Assignment: With the first line below as the start and the line containing "of human malignant" as the end, copy every line between them exactly, ends included.

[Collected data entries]
┌──
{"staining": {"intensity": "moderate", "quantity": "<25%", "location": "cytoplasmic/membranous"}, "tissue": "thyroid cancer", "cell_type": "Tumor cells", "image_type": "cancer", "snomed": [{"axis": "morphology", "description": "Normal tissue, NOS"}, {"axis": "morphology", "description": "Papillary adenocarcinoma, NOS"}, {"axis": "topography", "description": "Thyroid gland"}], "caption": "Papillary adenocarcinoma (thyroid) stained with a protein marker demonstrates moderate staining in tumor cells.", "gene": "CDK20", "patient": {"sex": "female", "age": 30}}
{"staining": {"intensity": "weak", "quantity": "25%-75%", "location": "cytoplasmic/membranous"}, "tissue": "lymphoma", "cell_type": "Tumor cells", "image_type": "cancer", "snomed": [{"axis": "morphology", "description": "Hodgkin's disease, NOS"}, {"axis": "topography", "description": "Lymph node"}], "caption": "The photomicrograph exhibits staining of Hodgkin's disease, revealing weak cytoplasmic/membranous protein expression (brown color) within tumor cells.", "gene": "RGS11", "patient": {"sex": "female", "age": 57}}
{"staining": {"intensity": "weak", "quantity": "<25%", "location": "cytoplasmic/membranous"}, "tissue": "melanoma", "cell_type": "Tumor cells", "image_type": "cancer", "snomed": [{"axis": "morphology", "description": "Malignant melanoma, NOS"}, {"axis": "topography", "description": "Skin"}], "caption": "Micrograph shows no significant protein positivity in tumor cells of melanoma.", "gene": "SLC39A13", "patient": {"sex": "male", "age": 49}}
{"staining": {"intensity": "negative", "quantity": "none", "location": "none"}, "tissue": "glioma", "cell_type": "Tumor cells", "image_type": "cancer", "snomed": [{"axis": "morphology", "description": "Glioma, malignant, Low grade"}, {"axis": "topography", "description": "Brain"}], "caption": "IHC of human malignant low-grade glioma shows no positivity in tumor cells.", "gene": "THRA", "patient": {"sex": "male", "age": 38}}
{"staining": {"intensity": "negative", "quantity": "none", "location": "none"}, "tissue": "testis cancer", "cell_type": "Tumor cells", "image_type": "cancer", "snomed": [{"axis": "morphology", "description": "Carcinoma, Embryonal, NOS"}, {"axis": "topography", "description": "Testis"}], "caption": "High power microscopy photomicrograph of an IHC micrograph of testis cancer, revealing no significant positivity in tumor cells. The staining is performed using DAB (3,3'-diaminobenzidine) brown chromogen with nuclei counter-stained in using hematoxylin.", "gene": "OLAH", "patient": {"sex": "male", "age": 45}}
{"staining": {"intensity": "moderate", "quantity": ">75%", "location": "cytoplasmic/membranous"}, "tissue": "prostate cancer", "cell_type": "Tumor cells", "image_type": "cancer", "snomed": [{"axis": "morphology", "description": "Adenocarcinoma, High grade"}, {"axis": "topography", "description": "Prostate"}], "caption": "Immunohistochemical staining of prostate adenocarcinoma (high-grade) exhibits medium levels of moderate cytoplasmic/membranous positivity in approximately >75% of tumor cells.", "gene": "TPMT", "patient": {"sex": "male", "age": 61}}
└──
Answer to this exercise:
{"staining": {"intensity": "moderate", "quantity": "<25%", "location": "cytoplasmic/membranous"}, "tissue": "thyroid cancer", "cell_type": "Tumor cells", "image_type": "cancer", "snomed": [{"axis": "morphology", "description": "Normal tissue, NOS"}, {"axis": "morphology", "description": "Papillary adenocarcinoma, NOS"}, {"axis": "topography", "description": "Thyroid gland"}], "caption": "Papillary adenocarcinoma (thyroid) stained with a protein marker demonstrates moderate staining in tumor cells.", "gene": "CDK20", "patient": {"sex": "female", "age": 30}}
{"staining": {"intensity": "weak", "quantity": "25%-75%", "location": "cytoplasmic/membranous"}, "tissue": "lymphoma", "cell_type": "Tumor cells", "image_type": "cancer", "snomed": [{"axis": "morphology", "description": "Hodgkin's disease, NOS"}, {"axis": "topography", "description": "Lymph node"}], "caption": "The photomicrograph exhibits staining of Hodgkin's disease, revealing weak cytoplasmic/membranous protein expression (brown color) within tumor cells.", "gene": "RGS11", "patient": {"sex": "female", "age": 57}}
{"staining": {"intensity": "weak", "quantity": "<25%", "location": "cytoplasmic/membranous"}, "tissue": "melanoma", "cell_type": "Tumor cells", "image_type": "cancer", "snomed": [{"axis": "morphology", "description": "Malignant melanoma, NOS"}, {"axis": "topography", "description": "Skin"}], "caption": "Micrograph shows no significant protein positivity in tumor cells of melanoma.", "gene": "SLC39A13", "patient": {"sex": "male", "age": 49}}
{"staining": {"intensity": "negative", "quantity": "none", "location": "none"}, "tissue": "glioma", "cell_type": "Tumor cells", "image_type": "cancer", "snomed": [{"axis": "morphology", "description": "Glioma, malignant, Low grade"}, {"axis": "topography", "description": "Brain"}], "caption": "IHC of human malignant low-grade glioma shows no positivity in tumor cells.", "gene": "THRA", "patient": {"sex": "male", "age": 38}}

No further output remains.